Dice Geno Pampalone a proposito di POESIA ED ERRORE di Franco Fortini autorevole critico e poeta
``Nella sua oscillazione o compresenza di emozione e ideologia, di testimonianza culturale e tenace volonta' artistica, si presenta con l'aspetto di una e vera autobiografia, o forse meglio come la storia autobiografica di una generazione, il ritratto poetico di una congiuntura storica, di una situazione umana lavorata dal tempo``
Tale ritratto, giunto all'altezza della meta' circa della vita dell'autore , aspira a completarsi non soltanto attraverso i successivi libri poetici, da Una volta per sempre 1963 a Composita solvantur 1994, e l'ampia , rilevante attivita' del traduttore, ma anche con i volumi del saggista-ideologo, fra tutti Verifica dei poteri 1965 e del saggista letterario.
Da Scenari
Per il suo libro Il futuro di Fortini ( Manni, pagine 110, euro 12) Romano Luperini ha scelto come epigrafe una magnifica (e appropriata) quartina di William Blake: «I will not cease from Mental Fight / Nor shall my Sword sleep in my hand / Till we have built Jerusalem / in England’s green and pleasant Land» (Non abbandonerò la lotta mentale, né dormirà la spada nella mia mano, finchè Gerusalemme non avremo costruito, nel dolce e verde suolo di Inghilterra). Una prima edizione del libro, ora modificato e integrato, porta infatti il titolo blakiano La lotta mentale.

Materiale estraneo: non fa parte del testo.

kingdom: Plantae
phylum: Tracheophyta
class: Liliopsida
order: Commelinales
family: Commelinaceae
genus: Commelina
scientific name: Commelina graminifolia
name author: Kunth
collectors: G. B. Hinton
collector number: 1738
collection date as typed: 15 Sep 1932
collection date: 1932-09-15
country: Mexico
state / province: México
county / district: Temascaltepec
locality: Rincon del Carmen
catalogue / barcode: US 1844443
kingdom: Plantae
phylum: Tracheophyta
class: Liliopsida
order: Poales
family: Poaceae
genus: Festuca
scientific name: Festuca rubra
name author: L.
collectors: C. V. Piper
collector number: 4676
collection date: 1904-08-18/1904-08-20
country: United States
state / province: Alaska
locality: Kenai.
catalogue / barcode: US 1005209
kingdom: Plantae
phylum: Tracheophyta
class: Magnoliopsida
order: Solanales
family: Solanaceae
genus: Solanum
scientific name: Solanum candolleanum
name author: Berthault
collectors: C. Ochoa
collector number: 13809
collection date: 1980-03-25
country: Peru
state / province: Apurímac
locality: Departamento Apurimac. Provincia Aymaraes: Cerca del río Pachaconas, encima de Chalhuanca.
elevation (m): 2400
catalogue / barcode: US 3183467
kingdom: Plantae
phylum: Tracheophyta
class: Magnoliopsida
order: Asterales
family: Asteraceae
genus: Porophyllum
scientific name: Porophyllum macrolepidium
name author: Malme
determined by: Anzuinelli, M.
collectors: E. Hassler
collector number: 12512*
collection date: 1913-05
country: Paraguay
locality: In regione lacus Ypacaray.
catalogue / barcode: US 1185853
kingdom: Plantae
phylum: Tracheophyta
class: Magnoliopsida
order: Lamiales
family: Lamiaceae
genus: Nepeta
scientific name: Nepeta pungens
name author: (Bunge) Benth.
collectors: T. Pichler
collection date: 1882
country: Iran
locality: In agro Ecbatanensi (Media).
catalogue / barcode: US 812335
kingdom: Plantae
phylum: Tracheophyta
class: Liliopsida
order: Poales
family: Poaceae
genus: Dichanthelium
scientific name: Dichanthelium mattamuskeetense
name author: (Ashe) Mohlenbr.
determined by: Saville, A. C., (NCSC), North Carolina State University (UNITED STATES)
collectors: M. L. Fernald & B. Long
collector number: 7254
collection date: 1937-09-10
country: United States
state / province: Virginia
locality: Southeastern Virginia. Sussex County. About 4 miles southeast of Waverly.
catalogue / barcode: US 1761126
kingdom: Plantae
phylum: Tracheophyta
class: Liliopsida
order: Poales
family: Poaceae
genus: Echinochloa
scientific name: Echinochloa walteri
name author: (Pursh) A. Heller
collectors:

Luperini è oggi uno dei pochi, o forse l’unico, erede e continuatore delle problematiche di Fortini. Più linearmente razionalista, più politico, meno poeta e meno attratto dalla teologia, Luperini però non abbandona Fortini né quello che tuttora possono insegnare la sua lotta mentale e la sua spada dialettico e polemica. Questo libro è perciò un’ottima, esauriente e militante introduzione-ritratto, in cui l’interpretazione di Fortini non tralascia nessun aspetto stilistico, ideologico, morale e storico.
Potrei fare due obiezioni, una letteraria e una politica. La prima è che la capacità, da Luperini attribuita a Fortini, di padroneggiare quasi ogni genere di scrittura, è spesso più potenziale che reale. I rimandi dialettici di ogni pagina a ogni altra, di ogni genere letterario e di ogni sapere a ogni altro, hanno finito per impoverire e soffocare in Fortini sia il poeta che il critico, sia l’ideologo che il narratore. Fortini ha sempre temuto l’«agio» e la «naturalezza» di praticare un genere letterario nel momento stesso in cui lo praticava. Le troppe connessioni hanno offuscato in lui l’evidenza delle cose singole. Più fiducia nella letteratura lo avrebbe reso un migliore scrittore politico. La seconda obiezione è perciò politica. Fortini «figlio della Terza Internazionale», intellettuale marxista e complessivo come pochi altri, ha continuato sempre a pensare la Rivoluzione come utopia, pur sapendo che le rivoluzioni marxiste-leniniste nel Novecento erano avvenute e che l’utopia si era dimostrata una menzogna e un inferno.